Instruction — Reproduce the listing that follows character for character, excluding its pictures.

Records supplied —
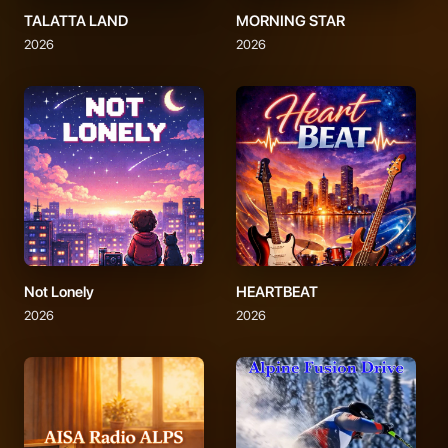
TALATTA LAND
MORNING STAR
2026
2026
Not Lonely
HEARTBEAT
2026
2026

Answer section —
TALATTA LAND
MORNING STAR
2026
2026
Not Lonely
HEARTBEAT
2026
2026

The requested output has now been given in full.